@Markiyan Hirnyk No, poles alone don't imply the divergence of an integral, of course. But in my experience poles in multi-dimension integrals almost always confound the numerical integration routines. Consider this relatively simple case:

evalf(Int(1/(x^2+y^2)^(1/4), [x= -1..1, y= -1..1]));

When will you no longer be a "Maple newbie"? You've been a member of MaplePrimes for nearly five years (indeed, 86 days longer than I've been a member), and you've been a regular contributor for over three years. You have a reputation of 1340, which places you at #30 on the all-time list of highest-reputation members.

There are numerous points where the denominator is zero.

@John Fredsted Thanks. It's a reconciliation of the dichotomous nature of Boolean logic with the trichotomous nature of total ordering. The third case, a[k] = b[k], is the unstated else clause of the if statement, which forces either comparison of the next pair (if there is a next pair) or comparison of the list (or Vector) lengths (if there's no next pair).

@magiblot 

To answer your first question "How does the computation change....": If you don't specify an initial point, the algorithm uses some method to guess at an initial point, or perhaps just picks one at random. But there must be an initial point for the iteration whether you supply it or not.

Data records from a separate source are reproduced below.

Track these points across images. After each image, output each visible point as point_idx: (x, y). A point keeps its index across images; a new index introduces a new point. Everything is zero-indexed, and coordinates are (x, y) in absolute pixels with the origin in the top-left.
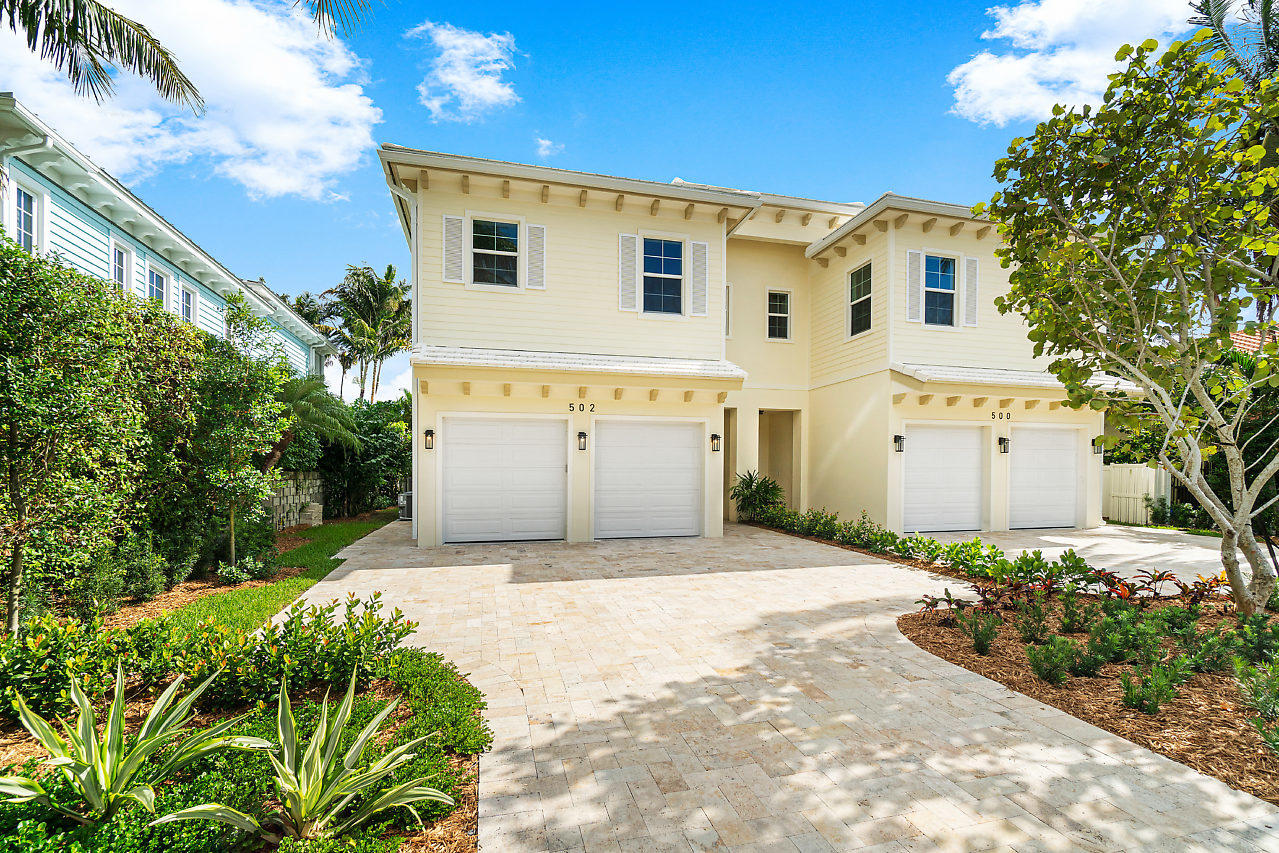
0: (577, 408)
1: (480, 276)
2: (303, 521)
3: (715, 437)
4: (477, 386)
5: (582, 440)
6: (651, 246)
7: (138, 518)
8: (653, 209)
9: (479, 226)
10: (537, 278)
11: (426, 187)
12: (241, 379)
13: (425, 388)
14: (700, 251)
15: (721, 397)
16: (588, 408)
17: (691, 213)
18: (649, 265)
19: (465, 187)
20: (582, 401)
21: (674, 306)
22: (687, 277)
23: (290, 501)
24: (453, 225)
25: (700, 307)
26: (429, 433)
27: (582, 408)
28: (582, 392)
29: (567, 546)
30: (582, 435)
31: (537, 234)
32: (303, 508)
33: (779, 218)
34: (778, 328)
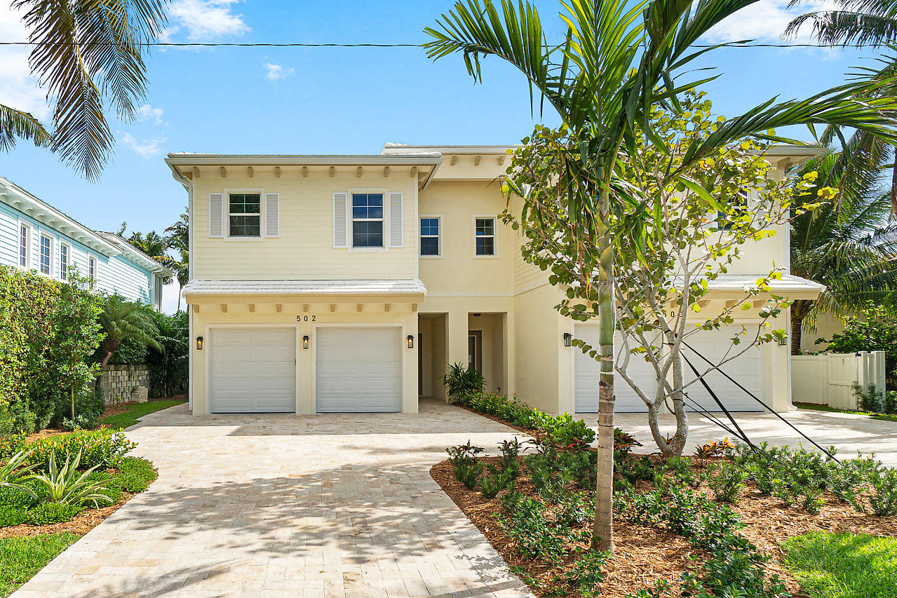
0: (302, 318)
1: (234, 232)
2: (133, 399)
3: (410, 337)
4: (231, 307)
5: (306, 341)
6: (358, 199)
7: (23, 392)
8: (359, 173)
9: (234, 198)
10: (273, 230)
11: (198, 176)
12: (76, 313)
13: (197, 309)
14: (396, 199)
15: (414, 308)
16: (310, 319)
17: (388, 173)
18: (357, 212)
19: (223, 173)
20: (305, 314)
21: (377, 242)
22: (387, 219)
23: (124, 385)
24: (216, 199)
25: (396, 241)
26: (200, 339)
27: (306, 319)
28: (306, 308)
29: (295, 417)
30: (306, 338)
31: (273, 199)
32: (134, 390)
33: (477, 162)
34: (485, 247)
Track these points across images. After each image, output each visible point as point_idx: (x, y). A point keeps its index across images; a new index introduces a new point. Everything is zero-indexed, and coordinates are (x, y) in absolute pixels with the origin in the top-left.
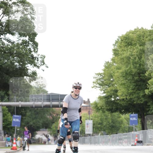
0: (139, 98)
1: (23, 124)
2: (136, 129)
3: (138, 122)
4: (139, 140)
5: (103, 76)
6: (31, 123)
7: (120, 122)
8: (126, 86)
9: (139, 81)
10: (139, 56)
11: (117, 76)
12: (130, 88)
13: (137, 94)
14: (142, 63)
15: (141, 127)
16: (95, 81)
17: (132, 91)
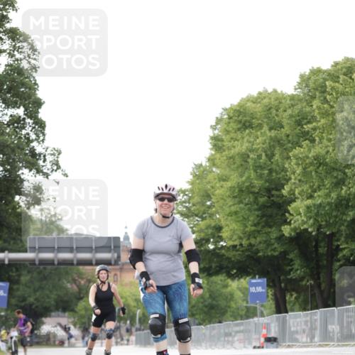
0: (268, 243)
1: (13, 301)
2: (262, 312)
3: (268, 296)
4: (269, 336)
5: (190, 195)
6: (31, 300)
7: (227, 298)
8: (241, 218)
9: (268, 207)
10: (269, 153)
11: (219, 195)
12: (250, 223)
13: (265, 235)
14: (274, 166)
15: (273, 306)
17: (253, 228)
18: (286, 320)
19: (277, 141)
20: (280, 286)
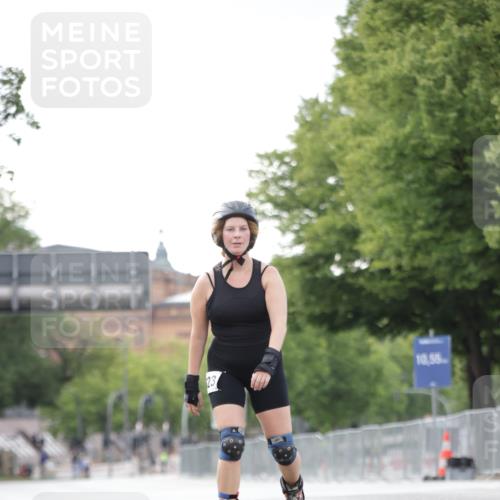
0: (456, 265)
2: (441, 406)
3: (453, 373)
4: (456, 455)
5: (294, 164)
7: (368, 376)
8: (401, 213)
9: (455, 188)
10: (458, 73)
12: (419, 222)
13: (449, 247)
14: (470, 105)
15: (465, 393)
16: (254, 191)
17: (427, 234)
19: (476, 48)
20: (480, 352)
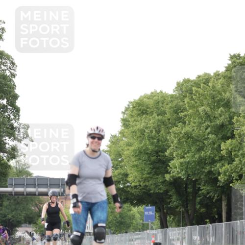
0: (156, 185)
2: (152, 227)
3: (156, 217)
4: (156, 242)
6: (10, 216)
7: (131, 217)
8: (140, 169)
9: (156, 163)
10: (157, 129)
11: (126, 154)
12: (145, 172)
13: (155, 180)
14: (160, 138)
15: (160, 225)
17: (148, 176)
18: (167, 232)
19: (163, 123)
20: (164, 211)
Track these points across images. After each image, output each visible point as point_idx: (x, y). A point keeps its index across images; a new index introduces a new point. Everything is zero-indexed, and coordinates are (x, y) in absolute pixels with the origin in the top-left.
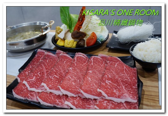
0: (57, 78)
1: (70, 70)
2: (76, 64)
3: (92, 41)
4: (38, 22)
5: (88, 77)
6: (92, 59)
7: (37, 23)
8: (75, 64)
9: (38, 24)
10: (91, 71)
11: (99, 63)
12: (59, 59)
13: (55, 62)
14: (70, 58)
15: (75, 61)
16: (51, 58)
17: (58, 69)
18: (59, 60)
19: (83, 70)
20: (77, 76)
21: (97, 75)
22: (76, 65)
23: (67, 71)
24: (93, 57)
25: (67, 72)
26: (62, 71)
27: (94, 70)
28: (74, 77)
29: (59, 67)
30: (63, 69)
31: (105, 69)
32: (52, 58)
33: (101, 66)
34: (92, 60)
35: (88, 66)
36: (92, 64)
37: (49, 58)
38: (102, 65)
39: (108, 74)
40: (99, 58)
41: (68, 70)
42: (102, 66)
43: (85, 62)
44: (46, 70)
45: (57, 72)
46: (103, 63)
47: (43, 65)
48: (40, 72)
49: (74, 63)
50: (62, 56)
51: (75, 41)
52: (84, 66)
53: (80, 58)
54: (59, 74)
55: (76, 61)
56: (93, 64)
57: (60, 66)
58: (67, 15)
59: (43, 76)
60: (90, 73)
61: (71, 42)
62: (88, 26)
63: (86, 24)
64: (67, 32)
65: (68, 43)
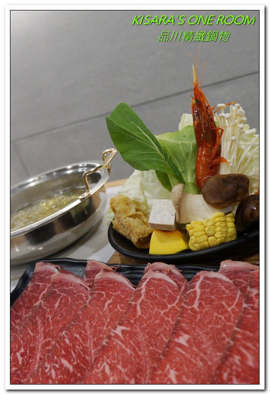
0: (68, 370)
1: (116, 336)
2: (142, 308)
4: (69, 167)
5: (168, 366)
6: (198, 284)
7: (66, 170)
8: (138, 308)
9: (69, 172)
10: (187, 337)
11: (222, 298)
12: (91, 294)
13: (77, 306)
14: (126, 286)
15: (140, 296)
16: (70, 293)
17: (80, 334)
18: (90, 297)
19: (159, 335)
20: (132, 363)
21: (205, 353)
22: (139, 313)
23: (104, 343)
24: (201, 279)
25: (103, 347)
26: (90, 344)
27: (198, 330)
28: (119, 367)
29: (84, 325)
30: (94, 336)
31: (239, 325)
32: (72, 290)
33: (226, 311)
34: (199, 291)
35: (182, 313)
36: (196, 306)
37: (64, 291)
38: (229, 306)
39: (244, 351)
40: (221, 281)
41: (109, 337)
42: (229, 309)
43: (174, 299)
44: (45, 338)
45: (74, 346)
46: (234, 299)
47: (39, 322)
48: (25, 347)
49: (136, 305)
50: (101, 282)
51: (226, 214)
52: (167, 314)
53: (157, 287)
54: (79, 356)
55: (143, 297)
56: (200, 305)
57: (87, 322)
58: (146, 137)
59: (28, 363)
60: (180, 346)
61: (218, 223)
62: (240, 151)
63: (233, 145)
64: (180, 193)
65: (209, 229)
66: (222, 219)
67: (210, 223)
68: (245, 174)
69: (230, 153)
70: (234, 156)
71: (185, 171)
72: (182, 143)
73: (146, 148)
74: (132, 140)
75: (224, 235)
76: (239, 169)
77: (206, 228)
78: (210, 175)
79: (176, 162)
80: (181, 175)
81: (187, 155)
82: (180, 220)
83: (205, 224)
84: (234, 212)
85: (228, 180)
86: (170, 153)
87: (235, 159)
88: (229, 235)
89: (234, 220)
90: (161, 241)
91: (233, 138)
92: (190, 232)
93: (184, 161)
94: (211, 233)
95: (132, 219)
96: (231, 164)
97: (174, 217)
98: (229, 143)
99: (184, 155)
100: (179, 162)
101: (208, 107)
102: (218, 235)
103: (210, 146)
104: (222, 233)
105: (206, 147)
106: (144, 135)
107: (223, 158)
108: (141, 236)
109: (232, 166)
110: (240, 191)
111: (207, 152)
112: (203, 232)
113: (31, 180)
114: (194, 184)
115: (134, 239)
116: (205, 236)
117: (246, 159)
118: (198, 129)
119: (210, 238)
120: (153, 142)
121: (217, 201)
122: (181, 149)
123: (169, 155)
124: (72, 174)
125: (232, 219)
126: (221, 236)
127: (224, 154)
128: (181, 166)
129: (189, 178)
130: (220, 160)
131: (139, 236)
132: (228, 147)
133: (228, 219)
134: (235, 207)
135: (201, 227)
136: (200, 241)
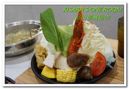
3: (100, 67)
4: (31, 21)
9: (30, 23)
51: (73, 71)
58: (53, 27)
61: (69, 74)
62: (90, 44)
63: (87, 42)
64: (58, 56)
65: (64, 75)
66: (71, 73)
67: (65, 73)
68: (88, 54)
69: (85, 44)
70: (86, 46)
71: (65, 45)
72: (67, 33)
73: (51, 32)
74: (47, 26)
75: (70, 80)
76: (87, 52)
77: (63, 75)
78: (74, 51)
79: (63, 40)
80: (63, 46)
81: (68, 39)
82: (55, 66)
83: (63, 73)
84: (78, 70)
85: (79, 57)
86: (61, 35)
87: (86, 48)
88: (72, 79)
89: (76, 74)
90: (47, 71)
91: (88, 39)
92: (57, 73)
93: (66, 41)
94: (64, 77)
95: (39, 57)
96: (84, 49)
97: (53, 64)
98: (86, 40)
99: (67, 39)
100: (64, 40)
101: (82, 21)
102: (67, 79)
103: (77, 39)
104: (69, 79)
105: (76, 39)
106: (53, 25)
107: (81, 46)
108: (41, 65)
109: (84, 50)
110: (83, 63)
111: (76, 41)
112: (62, 76)
113: (15, 23)
114: (67, 52)
115: (38, 66)
116: (62, 77)
117: (91, 48)
118: (75, 30)
119: (64, 79)
120: (55, 30)
121: (71, 65)
122: (66, 35)
123: (61, 36)
124: (31, 24)
125: (75, 73)
126: (68, 80)
127: (82, 44)
128: (64, 42)
129: (66, 49)
130: (80, 46)
131: (40, 65)
132: (85, 42)
133: (74, 73)
134: (79, 68)
135: (61, 73)
136: (60, 78)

To answer you second question "Would any point....": No, not necessarily. The relationship between the initial point and point which is converged upon can be extremely complex, even for simple polynomial objective functions. For any given extremum, the set of initial points for which the algorithm converges to that extremum is called the extremum's basin of attraction (for that algorithm). These basins can be fractals of unimaginable intricacy and complexity, in which case they're called strange attractors. There are Wikipedia articles on both of these italicized terms.

But given an extremum, there is some open set containing that extremum that is a subset of its basin of attraction. Were it not so, there'd be no practical value in having an initial point option. In other words, if you start close enough to the extremum, then you'll find it. There's no a priori way of knowing how close "close enough" is.

@magiblot Yes, you may solve for the corner points directly rather than considering those as separate Lagrange multiplier problems. This is certainly the way to go if you're solving these problems by hand. If you're using Maple, I have a technique, which I'll post shortly, which does the interior and all the Lagrange multiplier problems for all the boundaries, in all dimensions (including the 0D corner points), with a single solve command.

@Earl I'm not sure if this is relevant, but is there any significant difference between the edges of the Catalan surface and the Mobius strip, which you called single-edged? The edges are topologically homeomorphic, although the surfaces are not.

Indeed, it is true that solve ignores real assumptions, even if you use option useassumptions. This is mentioned in the help. Usually it is better to formulate assumptions as inequalities and include them in the set of equations passed to solve. I don't see how that can help in this case. 

@mj1751 Using the paper, you need to change F[k+1]:= solve(eq) to F[k+1]:= solve(F[k+1] = eq).

@mj1751 Looking at the paper's equation now, I see that you've entered it incorrectly. Try entering it the way that it appears in the paper; do not attempt to manually solve it for F[k+1]. I don't have time right now, but I'll get back to it in about 3 - 4 hours.

@mj1751 But don't you see that the results we are getting differ from the desired results by a factor of exactly  3? Somewhere in the process of the paper being written, typeset, or read, a simple factor of 3 is being missed.

@nikkarkian If the equation is degree-4 in v, and you use option explicit with the solve command, then it'll work.

solve(eq, {v}, explicit);

@kuwait1 In the example that you present, the eval does nothing. The same thing would happen had you used simply Re(f(3,1)).

Quick advice (I don't have much time right now): Use Sum not sum. Use evalf. Use a lower value of Digits. What's the point of using 50 digits when a is only accurate to 4 digits?

@awass You misunderstand what Re is intended to do. It doesn't extract the real part of an expression, except in the trivial case that the expression is in the form a + b*I with a and b real (* footnote). Rather, Re is a placeholder that represents the real part of an expression, and that real part may be extracted by some later command, very likely evalc. So since Re((2-I*x)^4) returns unevaluated (even under assuming x::real), that expression is what is passed to expand. Then the procedure `expand/Re` tells expand that the argument to Re can be expanded. Once expanded, the expression is in the form a + b*I, the Re is evaluated again, and this time it works.

*footnote: If a procedure `Re/f` exists, then the call Re(f(x)) calls that procedure if f(x) returns unevaluated.

@magiblot Each of your problems is specifed over a region in the plane, i.e., a 2-dimensional space. Each constraint, when converted to an equality, is a line, a 1-dimensional space. Each pair of these equalities when solved together give a finite set of points (or no solution at all), which is a 0-dimensional space.

If the original problem were specifed in a 3D region, you'd need to check the interior of the region for critical points, then check each 2D surface that forms the boundaries, then each 1D curve that forms the boundaries of those, then finally the 0D corner points.

Do you understand?